Stored data:
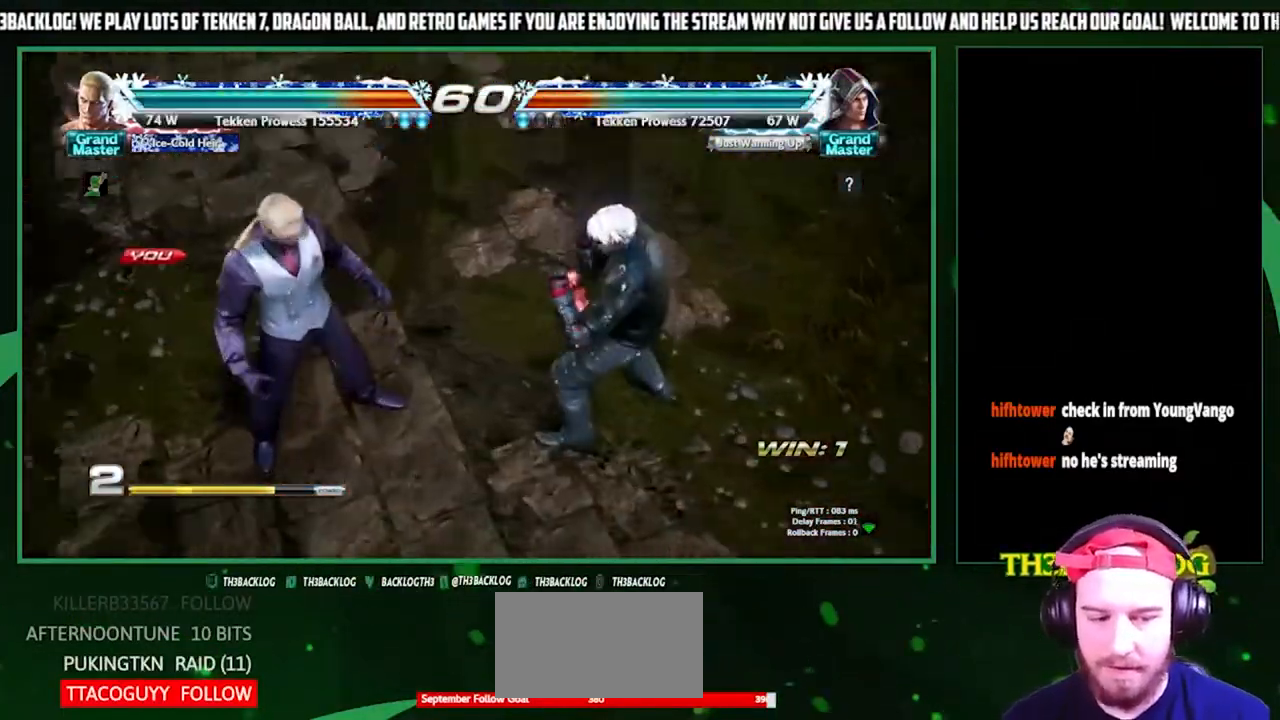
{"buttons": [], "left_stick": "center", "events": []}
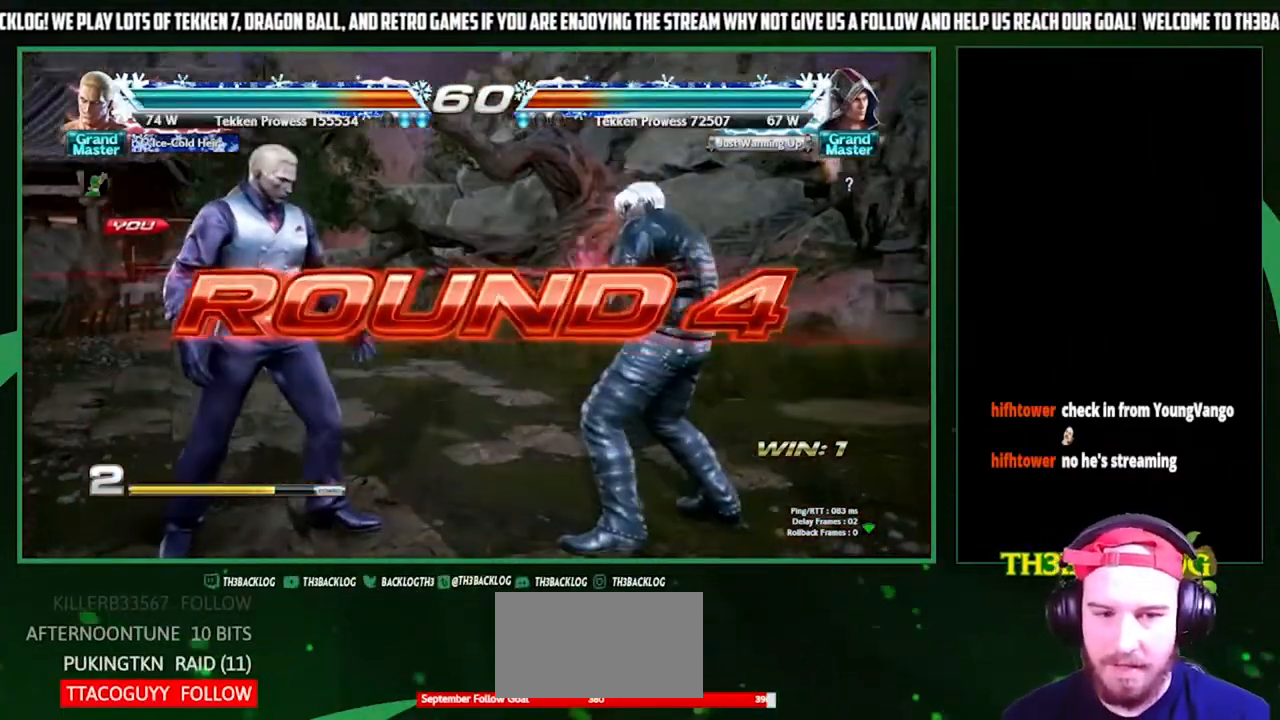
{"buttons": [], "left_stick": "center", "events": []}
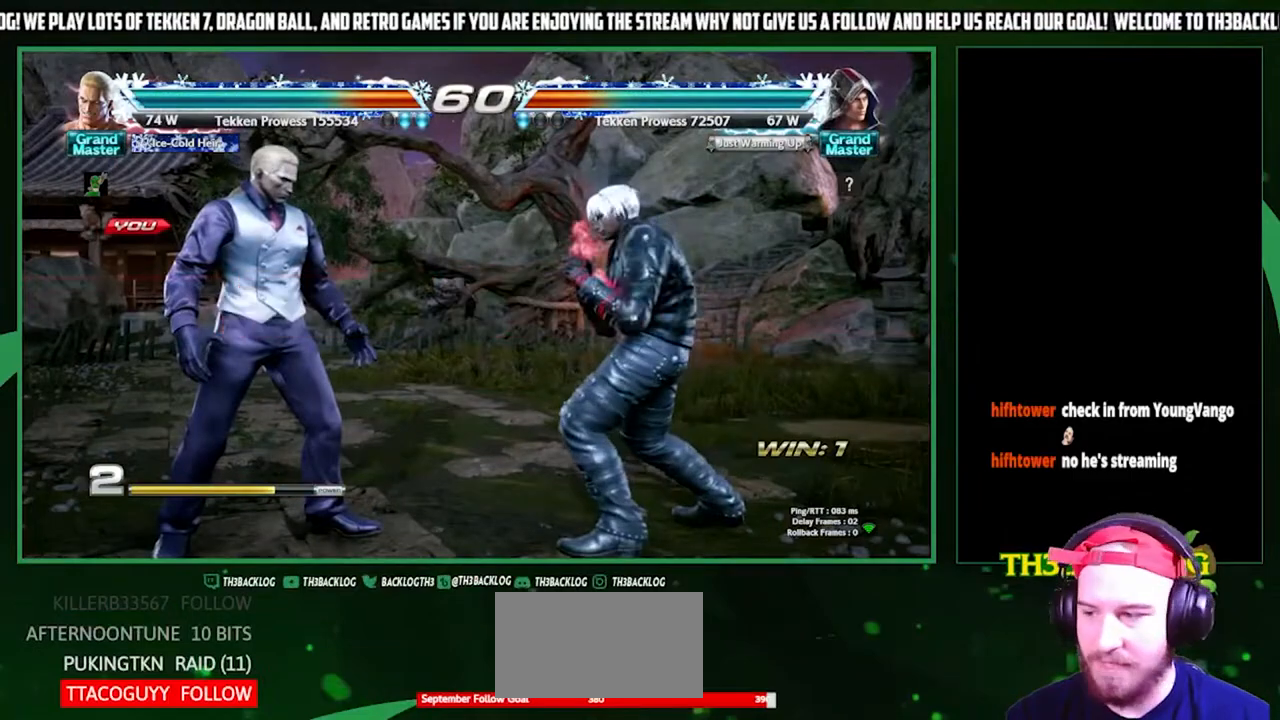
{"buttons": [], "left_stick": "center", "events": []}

Activity:
Copy each line above exactly, with no images.

Output of the exercise:
{"buttons": [], "left_stick": "center", "events": []}
{"buttons": [], "left_stick": "center", "events": []}
{"buttons": [], "left_stick": "center", "events": []}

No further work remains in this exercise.